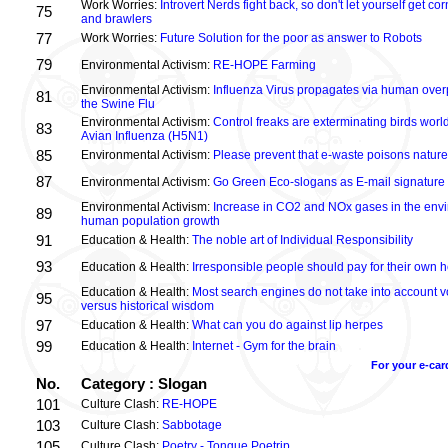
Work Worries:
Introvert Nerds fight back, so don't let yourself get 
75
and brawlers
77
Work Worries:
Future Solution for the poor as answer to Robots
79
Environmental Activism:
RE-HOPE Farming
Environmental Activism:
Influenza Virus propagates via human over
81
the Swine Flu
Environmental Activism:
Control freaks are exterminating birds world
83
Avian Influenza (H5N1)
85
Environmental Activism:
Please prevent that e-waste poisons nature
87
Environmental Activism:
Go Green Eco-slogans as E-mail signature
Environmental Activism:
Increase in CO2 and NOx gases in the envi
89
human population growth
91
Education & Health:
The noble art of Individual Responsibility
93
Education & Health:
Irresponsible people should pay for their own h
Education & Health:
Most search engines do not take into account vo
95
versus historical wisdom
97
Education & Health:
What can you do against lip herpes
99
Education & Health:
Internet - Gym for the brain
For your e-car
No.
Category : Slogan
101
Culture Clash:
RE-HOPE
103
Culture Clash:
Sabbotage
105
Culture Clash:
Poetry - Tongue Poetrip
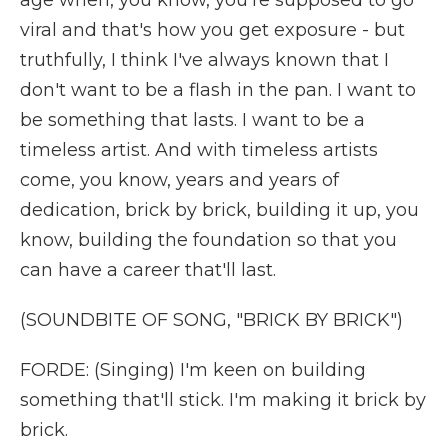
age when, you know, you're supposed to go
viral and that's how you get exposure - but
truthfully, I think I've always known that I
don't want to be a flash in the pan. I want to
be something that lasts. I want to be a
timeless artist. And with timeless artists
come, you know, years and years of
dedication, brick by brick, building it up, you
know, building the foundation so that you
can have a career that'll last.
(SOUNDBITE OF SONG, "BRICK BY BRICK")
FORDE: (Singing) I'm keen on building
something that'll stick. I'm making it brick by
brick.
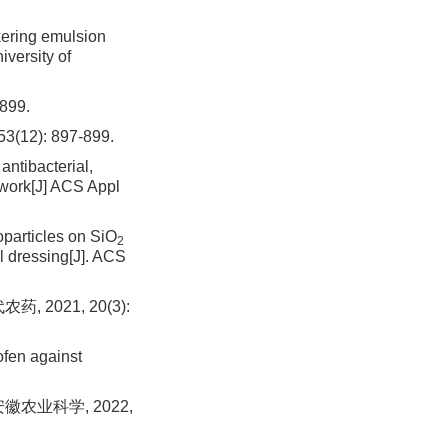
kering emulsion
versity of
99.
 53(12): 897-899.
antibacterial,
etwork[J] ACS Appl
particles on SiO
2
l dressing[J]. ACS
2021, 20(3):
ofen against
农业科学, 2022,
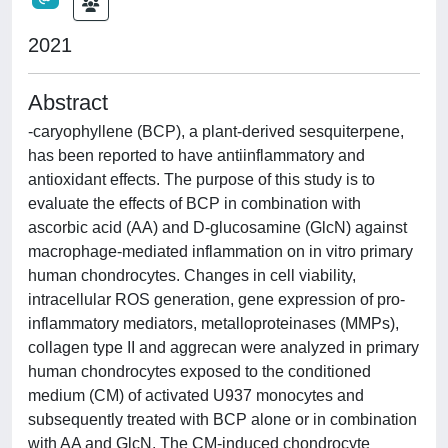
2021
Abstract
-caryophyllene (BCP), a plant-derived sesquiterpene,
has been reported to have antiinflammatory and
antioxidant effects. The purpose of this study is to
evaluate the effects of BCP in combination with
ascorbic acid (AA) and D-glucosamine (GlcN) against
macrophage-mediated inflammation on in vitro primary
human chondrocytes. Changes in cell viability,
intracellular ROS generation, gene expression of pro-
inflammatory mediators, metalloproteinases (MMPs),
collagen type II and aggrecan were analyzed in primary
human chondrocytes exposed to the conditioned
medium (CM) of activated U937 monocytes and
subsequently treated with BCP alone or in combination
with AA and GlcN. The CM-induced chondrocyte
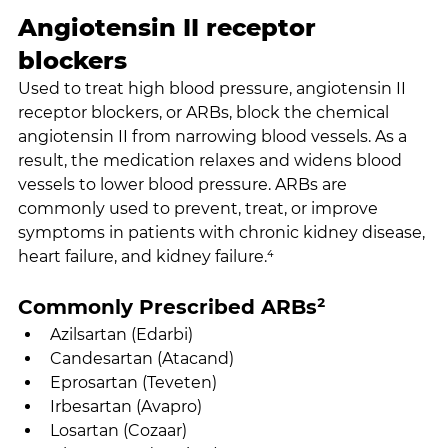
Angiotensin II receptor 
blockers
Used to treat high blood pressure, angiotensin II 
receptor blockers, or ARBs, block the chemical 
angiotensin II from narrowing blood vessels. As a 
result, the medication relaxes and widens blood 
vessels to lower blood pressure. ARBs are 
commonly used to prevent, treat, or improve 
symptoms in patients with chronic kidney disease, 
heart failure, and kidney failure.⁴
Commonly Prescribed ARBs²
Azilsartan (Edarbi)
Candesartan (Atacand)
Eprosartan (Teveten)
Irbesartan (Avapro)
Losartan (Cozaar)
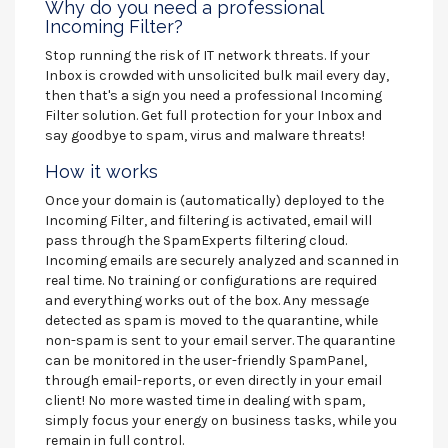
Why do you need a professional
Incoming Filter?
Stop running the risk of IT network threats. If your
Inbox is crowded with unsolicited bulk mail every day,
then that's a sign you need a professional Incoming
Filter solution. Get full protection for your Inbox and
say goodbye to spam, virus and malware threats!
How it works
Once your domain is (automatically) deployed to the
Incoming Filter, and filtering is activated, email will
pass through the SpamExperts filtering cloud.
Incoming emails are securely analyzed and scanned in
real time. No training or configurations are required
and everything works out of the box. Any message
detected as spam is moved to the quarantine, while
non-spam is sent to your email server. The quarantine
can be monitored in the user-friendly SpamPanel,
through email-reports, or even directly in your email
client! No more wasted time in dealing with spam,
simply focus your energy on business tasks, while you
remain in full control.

=== Task item ===
Could you repeat exactly the lines in the listing above from the one with "evaluate the effects" down to the one with "human chondrocytes exposed to the conditioned"? Include both of those lines.

=== Answer to this task ===
evaluate the effects of BCP in combination with
ascorbic acid (AA) and D-glucosamine (GlcN) against
macrophage-mediated inflammation on in vitro primary
human chondrocytes. Changes in cell viability,
intracellular ROS generation, gene expression of pro-
inflammatory mediators, metalloproteinases (MMPs),
collagen type II and aggrecan were analyzed in primary
human chondrocytes exposed to the conditioned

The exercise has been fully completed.